● **WORK TASK**: For the entries below, print exactly the lines between the line holding "National Institute on Aging (NIA)" and the line holding "National Institute of Nursing Research (NINR)", inclusive, and nothing else.

[ENTRIES PROVIDED Boundary: Start]

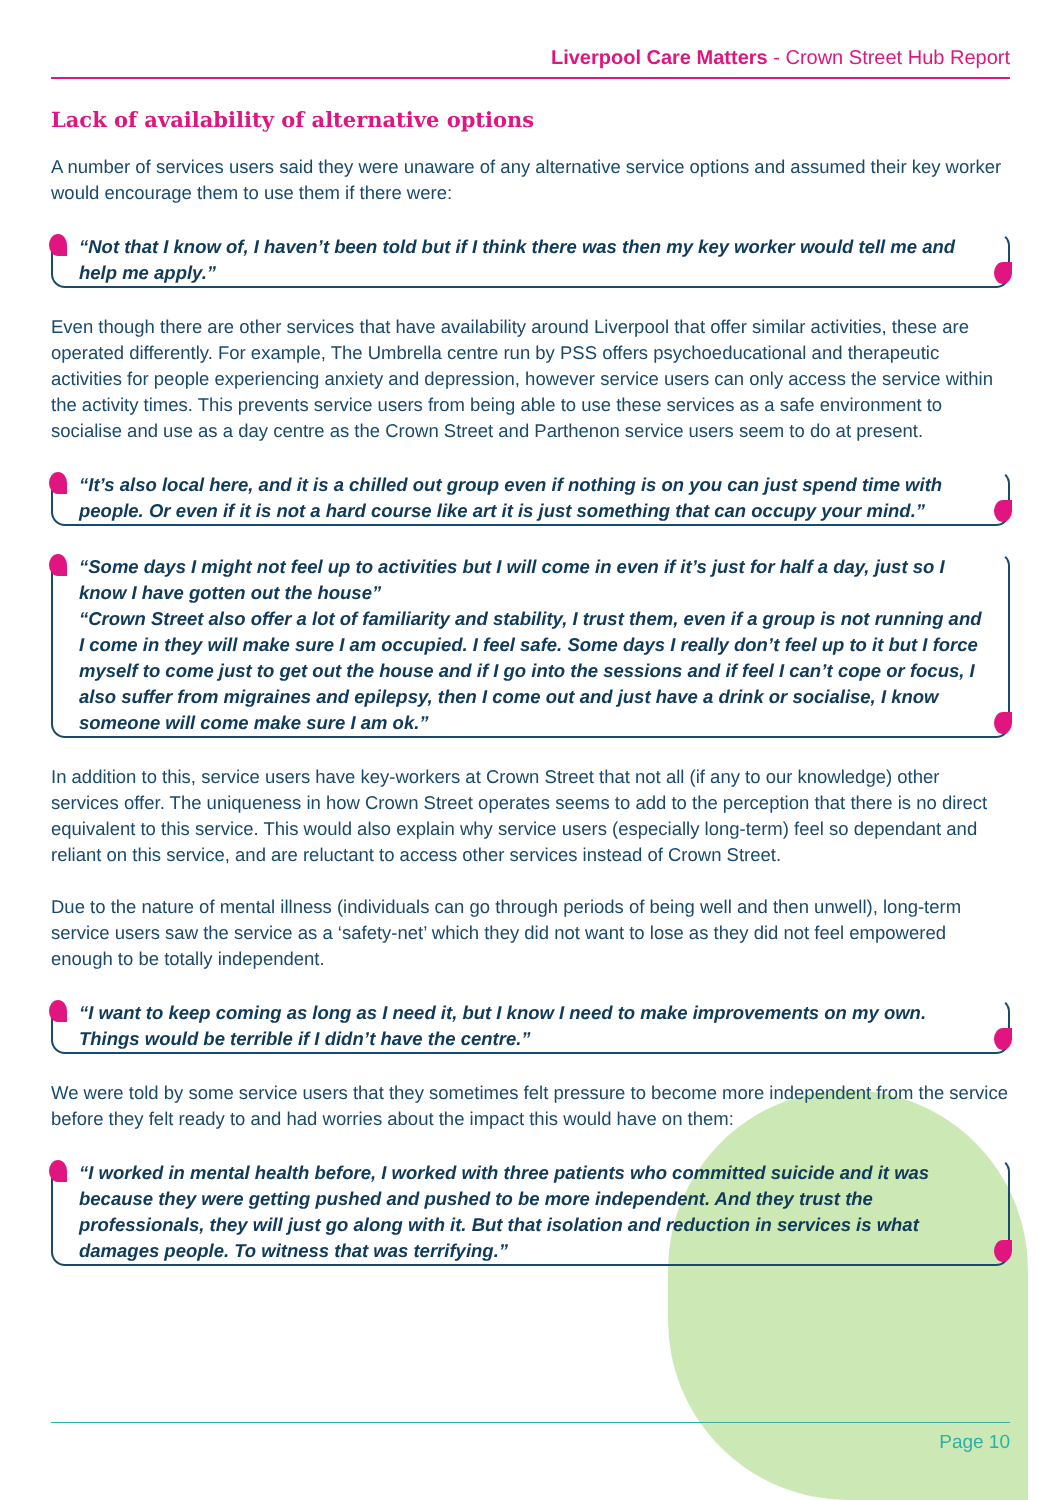Liverpool Care Matters - Crown Street Hub Report
Lack of availability of alternative options
A number of services users said they were unaware of any alternative service options and assumed their key worker would encourage them to use them if there were:
“Not that I know of, I haven’t been told but if I think there was then my key worker would tell me and help me apply.”
Even though there are other services that have availability around Liverpool that offer similar activities, these are operated differently. For example, The Umbrella centre run by PSS offers psychoeducational and therapeutic activities for people experiencing anxiety and depression, however service users can only access the service within the activity times. This prevents service users from being able to use these services as a safe environment to socialise and use as a day centre as the Crown Street and Parthenon service users seem to do at present.
“It’s also local here, and it is a chilled out group even if nothing is on you can just spend time with people. Or even if it is not a hard course like art it is just something that can occupy your mind.”
“Some days I might not feel up to activities but I will come in even if it’s just for half a day, just so I know I have gotten out the house”
“Crown Street also offer a lot of familiarity and stability, I trust them, even if a group is not running and I come in they will make sure I am occupied. I feel safe. Some days I really don’t feel up to it but I force myself to come just to get out the house and if I go into the sessions and if feel I can’t cope or focus, I also suffer from migraines and epilepsy, then I come out and just have a drink or socialise, I know someone will come make sure I am ok.”
In addition to this, service users have key-workers at Crown Street that not all (if any to our knowledge) other services offer. The uniqueness in how Crown Street operates seems to add to the perception that there is no direct equivalent to this service. This would also explain why service users (especially long-term) feel so dependant and reliant on this service, and are reluctant to access other services instead of Crown Street.
Due to the nature of mental illness (individuals can go through periods of being well and then unwell), long-term service users saw the service as a ‘safety-net’ which they did not want to lose as they did not feel empowered enough to be totally independent.
“I want to keep coming as long as I need it, but I know I need to make improvements on my own. Things would be terrible if I didn’t have the centre.”
We were told by some service users that they sometimes felt pressure to become more independent from the service before they felt ready to and had worries about the impact this would have on them:
“I worked in mental health before, I worked with three patients who committed suicide and it was because they were getting pushed and pushed to be more independent. And they trust the professionals, they will just go along with it. But that isolation and reduction in services is what damages people. To witness that was terrifying.”
Page 10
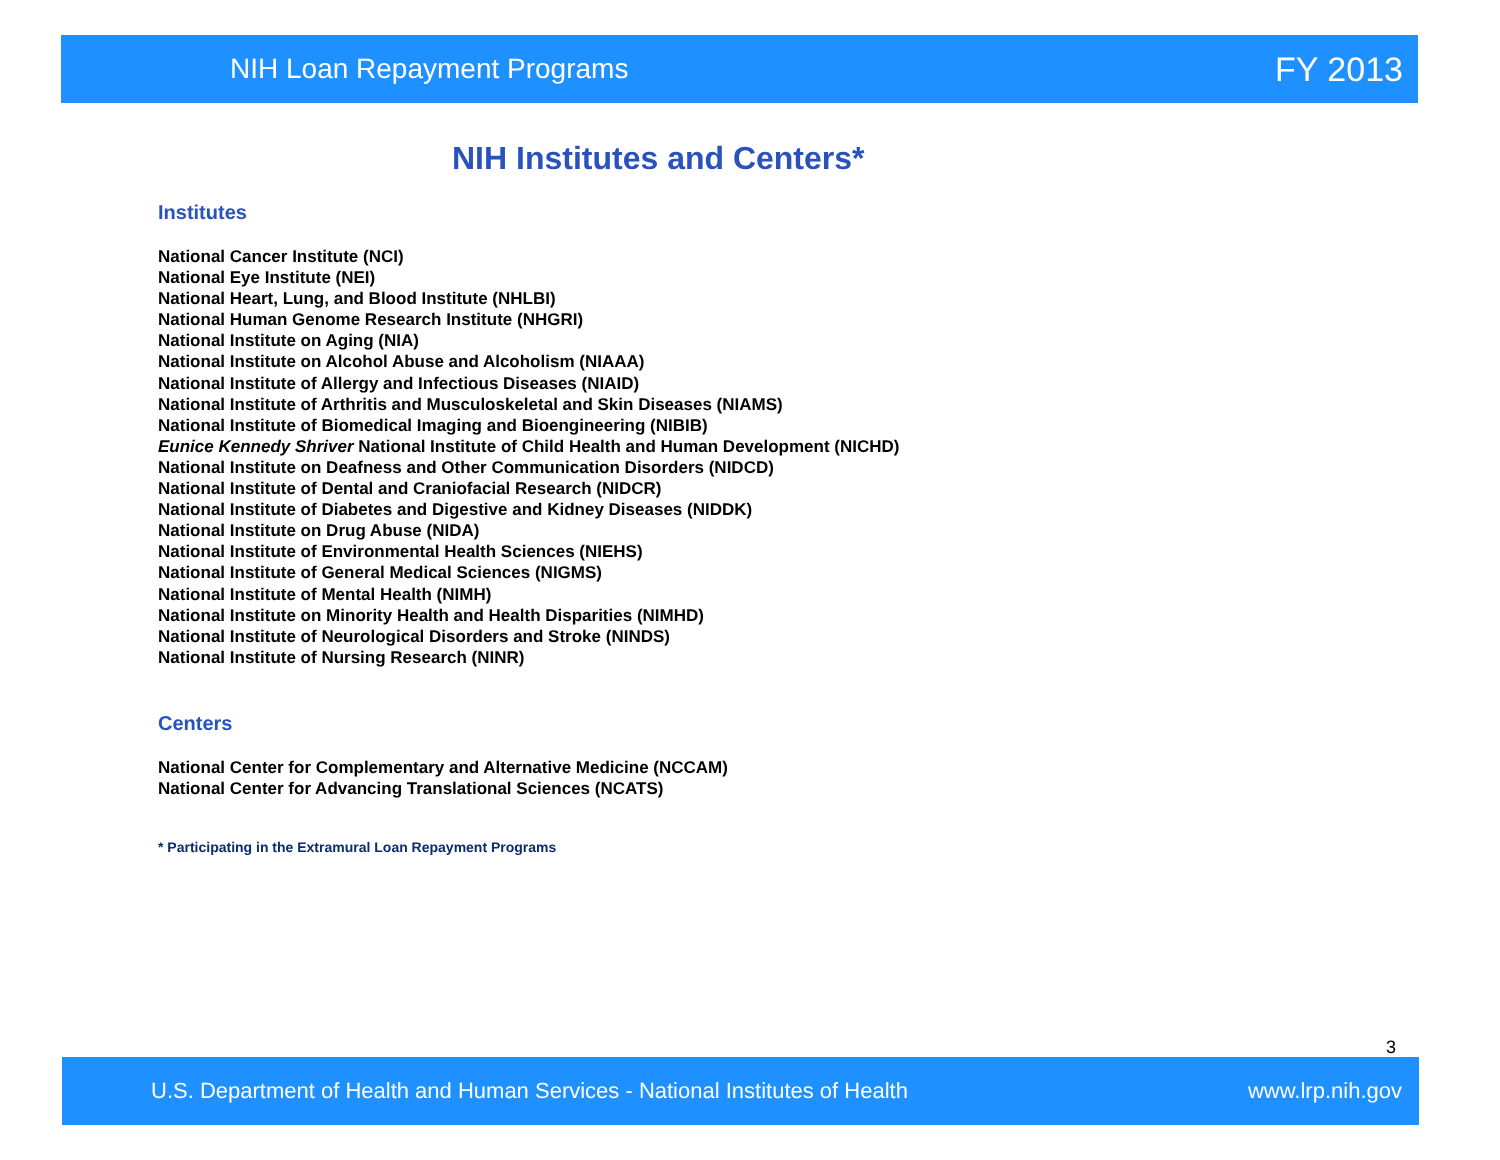NIH Loan Repayment Programs FY 2013
NIH Institutes and Centers*
Institutes
National Cancer Institute (NCI)
National Eye Institute (NEI)
National Heart, Lung, and Blood Institute (NHLBI)
National Human Genome Research Institute (NHGRI)
National Institute on Aging (NIA)
National Institute on Alcohol Abuse and Alcoholism (NIAAA)
National Institute of Allergy and Infectious Diseases (NIAID)
National Institute of Arthritis and Musculoskeletal and Skin Diseases (NIAMS)
National Institute of Biomedical Imaging and Bioengineering (NIBIB)
Eunice Kennedy Shriver National Institute of Child Health and Human Development (NICHD)
National Institute on Deafness and Other Communication Disorders (NIDCD)
National Institute of Dental and Craniofacial Research (NIDCR)
National Institute of Diabetes and Digestive and Kidney Diseases (NIDDK)
National Institute on Drug Abuse (NIDA)
National Institute of Environmental Health Sciences (NIEHS)
National Institute of General Medical Sciences (NIGMS)
National Institute of Mental Health (NIMH)
National Institute on Minority Health and Health Disparities (NIMHD)
National Institute of Neurological Disorders and Stroke (NINDS)
National Institute of Nursing Research (NINR)
Centers
National Center for Complementary and Alternative Medicine (NCCAM)
National Center for Advancing Translational Sciences (NCATS)
* Participating in the Extramural Loan Repayment Programs
3
U.S. Department of Health and Human Services - National Institutes of Health www.lrp.nih.gov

[ENTRIES PROVIDED Boundary: End]

● **PROBLEM SOLUTION**:
National Institute on Aging (NIA)
National Institute on Alcohol Abuse and Alcoholism (NIAAA)
National Institute of Allergy and Infectious Diseases (NIAID)
National Institute of Arthritis and Musculoskeletal and Skin Diseases (NIAMS)
National Institute of Biomedical Imaging and Bioengineering (NIBIB)
Eunice Kennedy Shriver National Institute of Child Health and Human Development (NICHD)
National Institute on Deafness and Other Communication Disorders (NIDCD)
National Institute of Dental and Craniofacial Research (NIDCR)
National Institute of Diabetes and Digestive and Kidney Diseases (NIDDK)
National Institute on Drug Abuse (NIDA)
National Institute of Environmental Health Sciences (NIEHS)
National Institute of General Medical Sciences (NIGMS)
National Institute of Mental Health (NIMH)
National Institute on Minority Health and Health Disparities (NIMHD)
National Institute of Neurological Disorders and Stroke (NINDS)
National Institute of Nursing Research (NINR)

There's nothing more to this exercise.